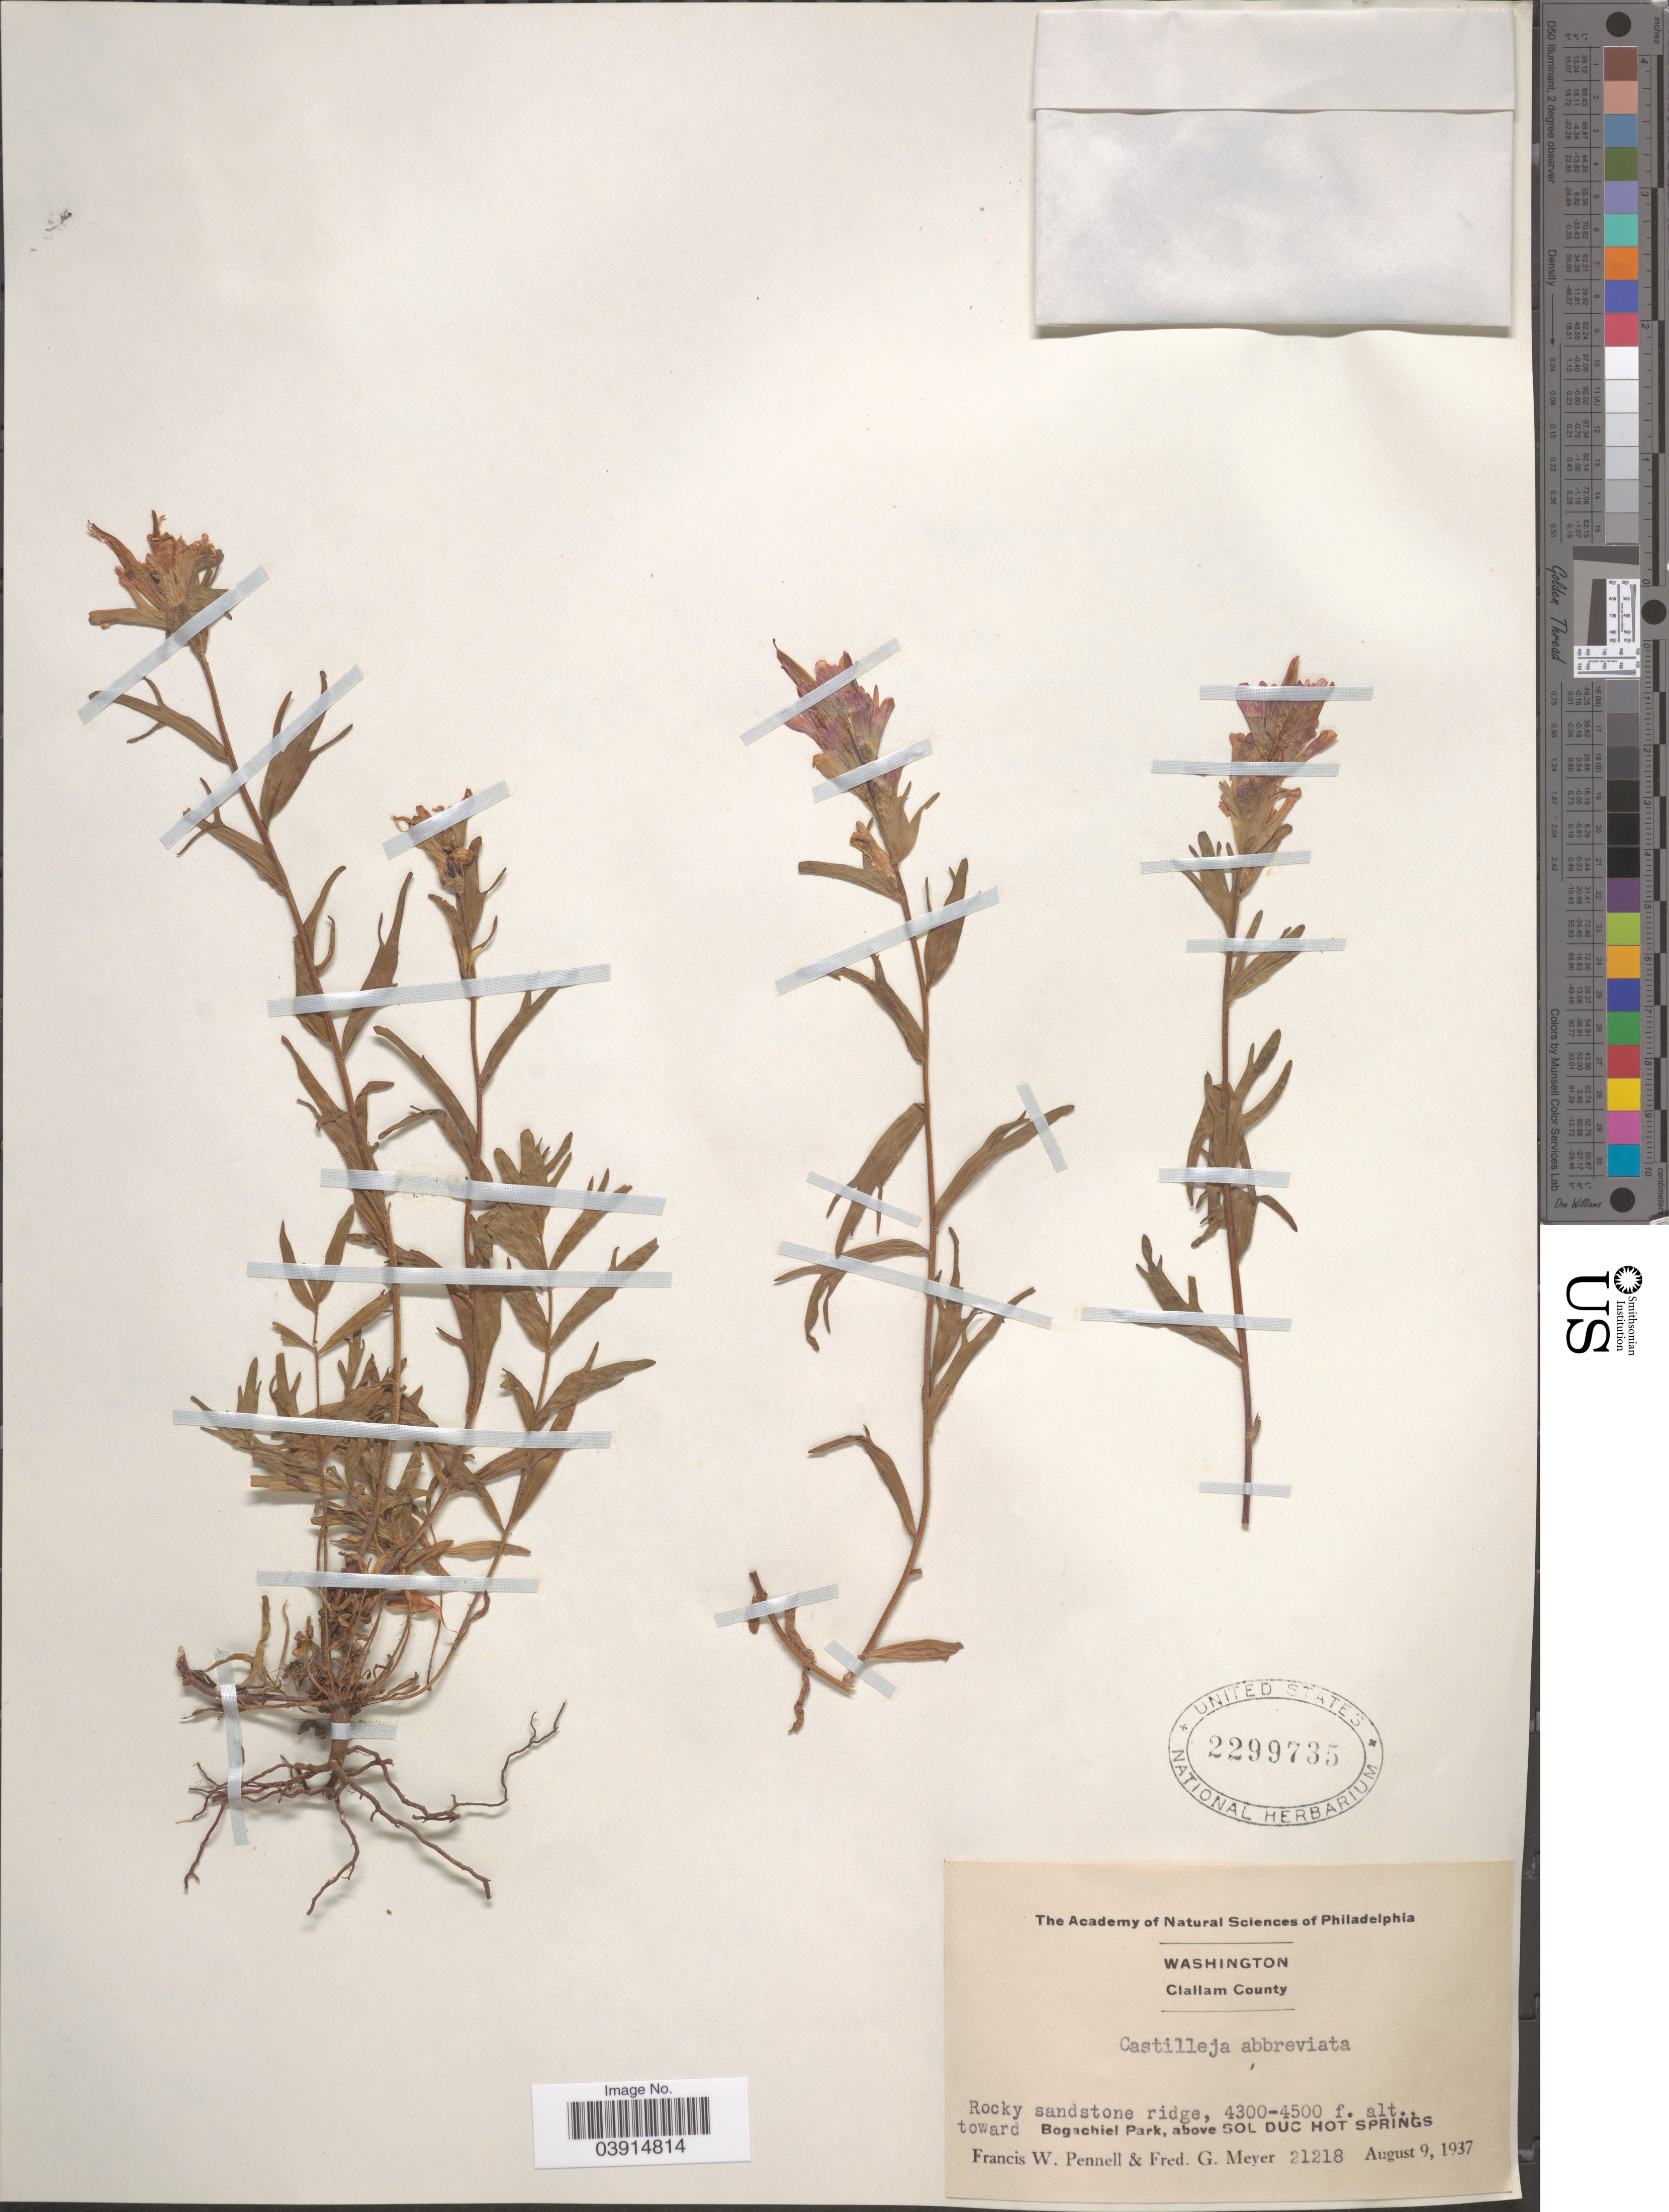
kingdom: Plantae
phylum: Tracheophyta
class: Magnoliopsida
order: Lamiales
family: Orobanchaceae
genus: Castilleja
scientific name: Castilleja sp.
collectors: F. W. Pennell & F. G. Meyer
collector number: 21218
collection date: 1937-08-09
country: United States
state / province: Washington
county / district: Clallam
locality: Clallam County. Rocky sandstone ridge, toward Bogachiel Park, above SOL DUC HOT SPRINGS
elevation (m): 1311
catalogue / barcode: US 2299735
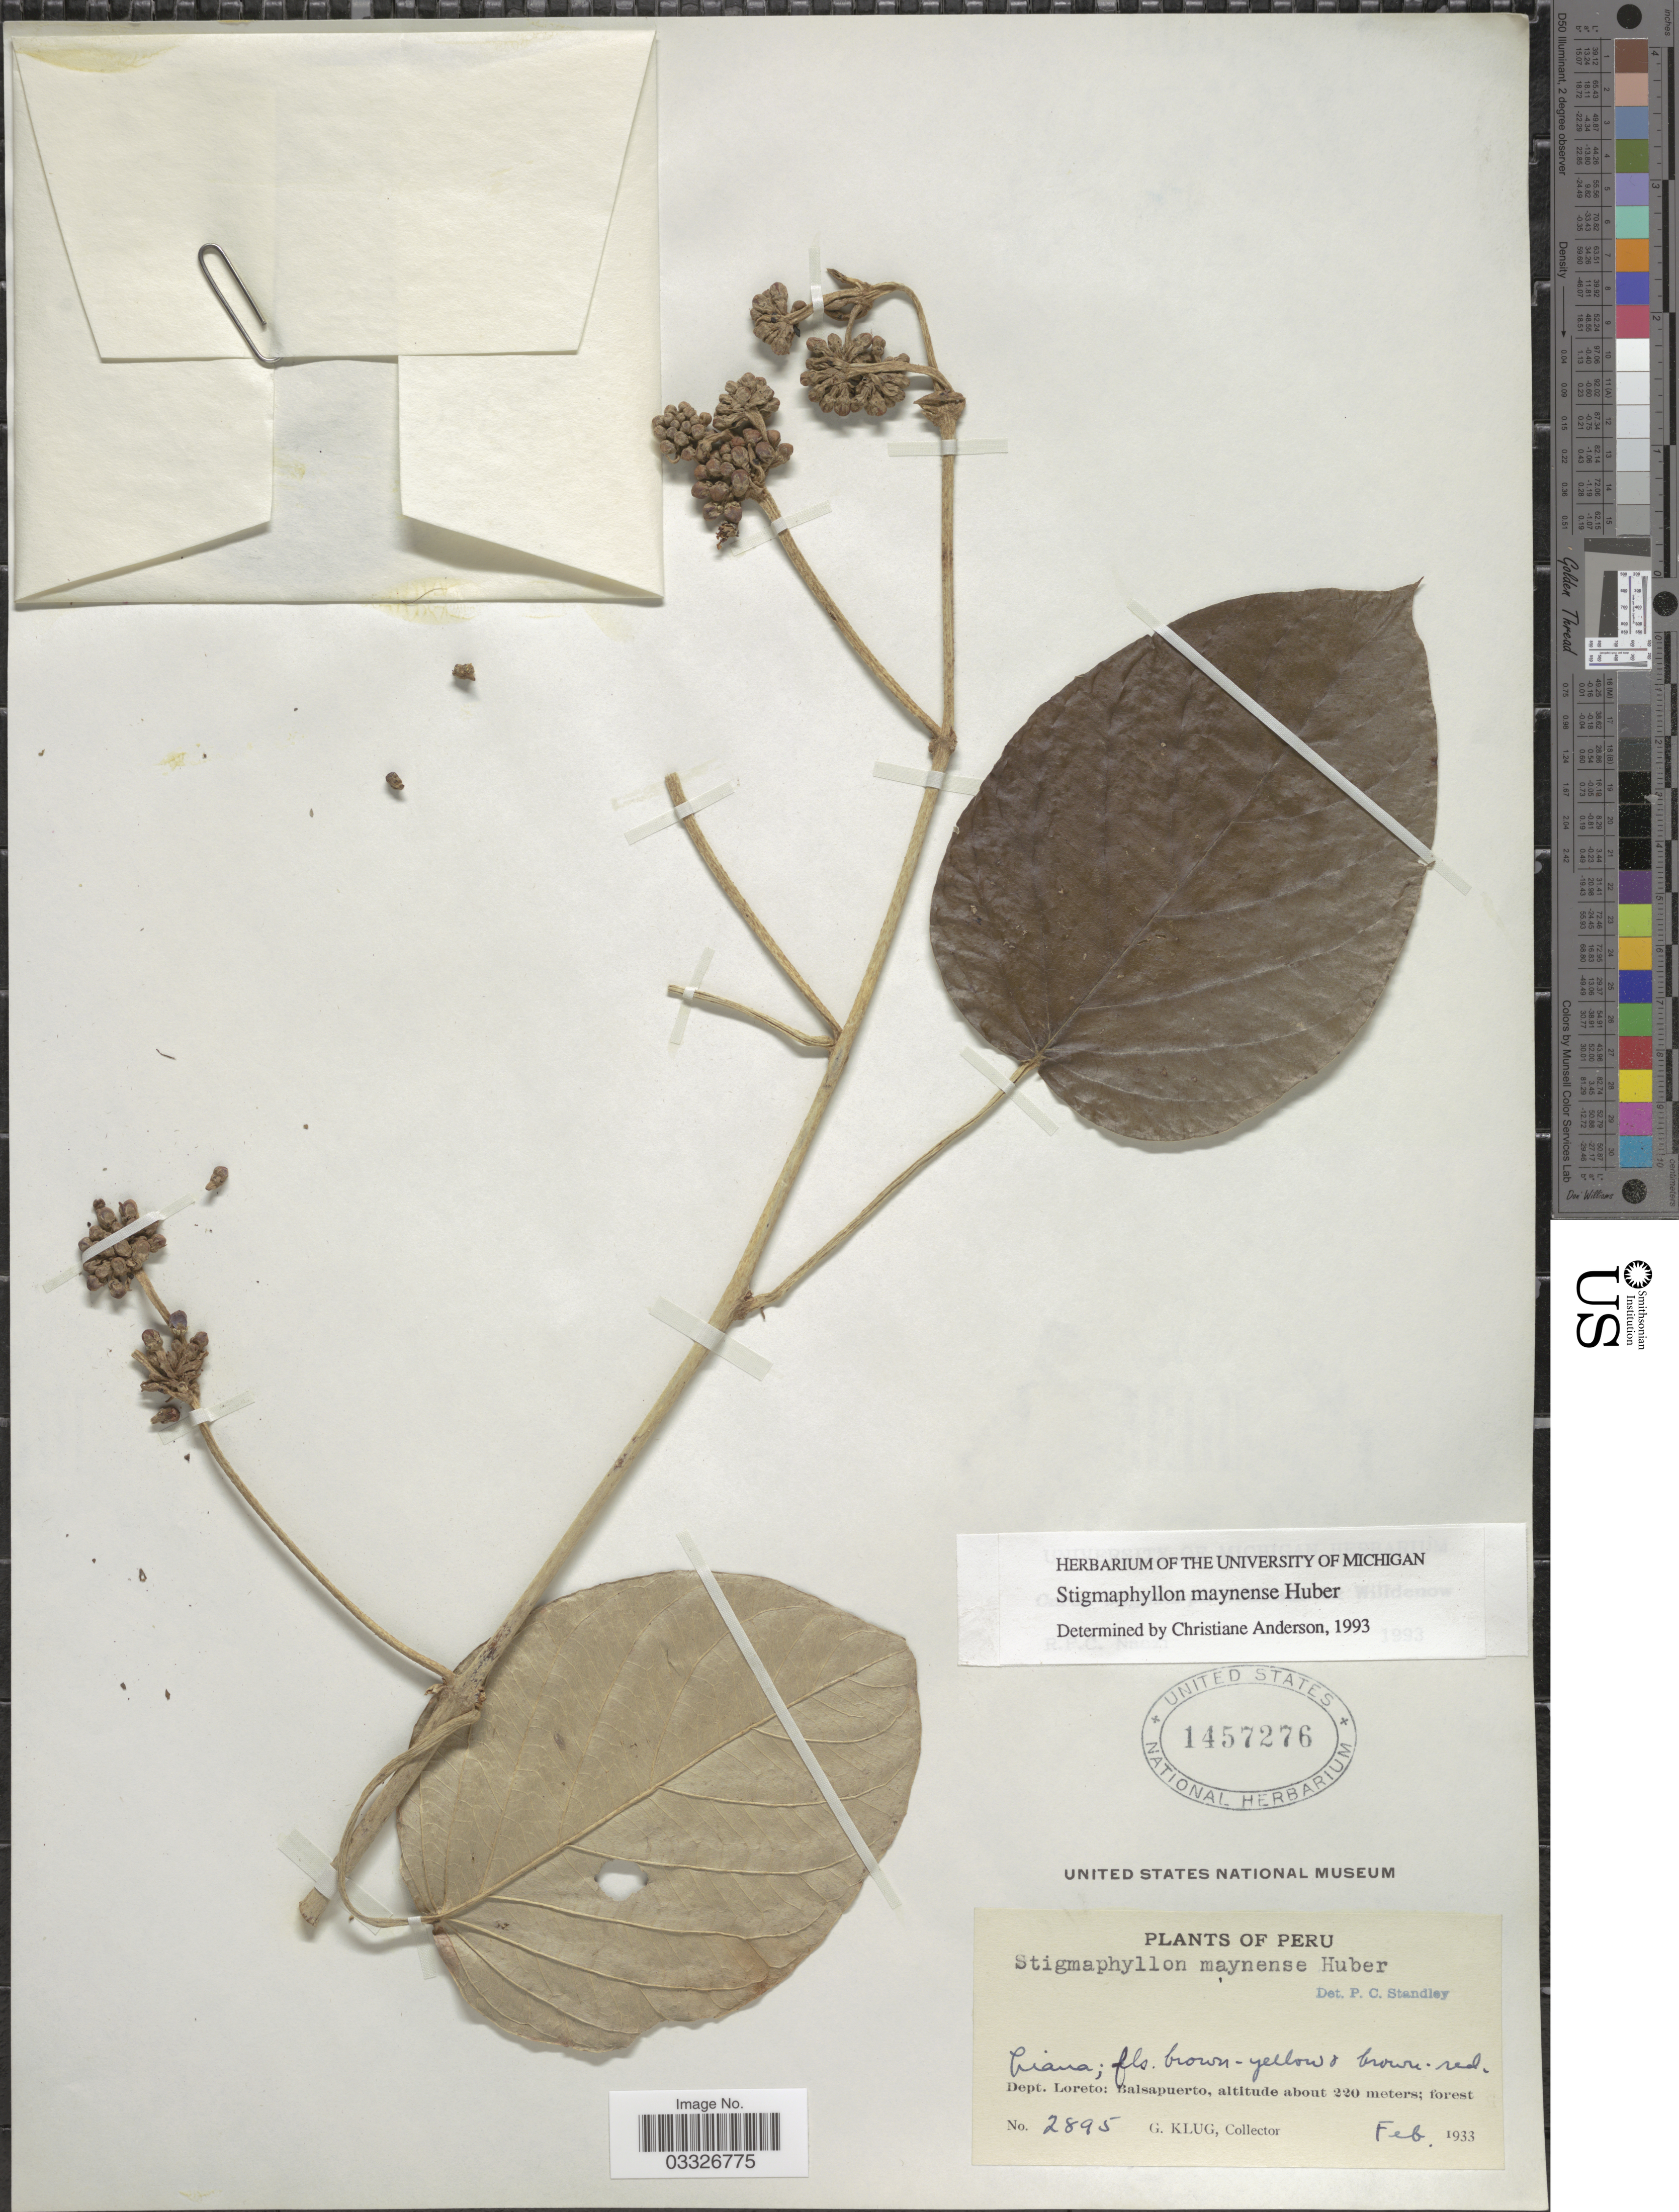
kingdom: Plantae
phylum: Tracheophyta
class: Magnoliopsida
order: Malpighiales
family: Malpighiaceae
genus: Stigmaphyllon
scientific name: Stigmaphyllon maynense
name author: Huber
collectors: G. Klug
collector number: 2895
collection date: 1933-02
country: Peru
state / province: Loreto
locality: Dept. Loreto: Balsapuerto.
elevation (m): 220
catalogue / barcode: US 1457276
○ ○ ○ ○ ○
* **What the exercise asks**
Retype all of the data above line by line, without any alteration, and omit the pictures from your answer.

* **The reply**
kingdom: Plantae
phylum: Tracheophyta
class: Magnoliopsida
order: Lamiales
family: Orobanchaceae
genus: Castilleja
scientific name: Castilleja sp.
collectors: F. W. Pennell & F. G. Meyer
collector number: 21218
collection date: 1937-08-09
country: United States
state / province: Washington
county / district: Clallam
locality: Clallam County. Rocky sandstone ridge, toward Bogachiel Park, above SOL DUC HOT SPRINGS
elevation (m): 1311
catalogue / barcode: US 2299735
kingdom: Plantae
phylum: Tracheophyta
class: Magnoliopsida
order: Malpighiales
family: Malpighiaceae
genus: Stigmaphyllon
scientific name: Stigmaphyllon maynense
name author: Huber
collectors: G. Klug
collector number: 2895
collection date: 1933-02
country: Peru
state / province: Loreto
locality: Dept. Loreto: Balsapuerto.
elevation (m): 220
catalogue / barcode: US 1457276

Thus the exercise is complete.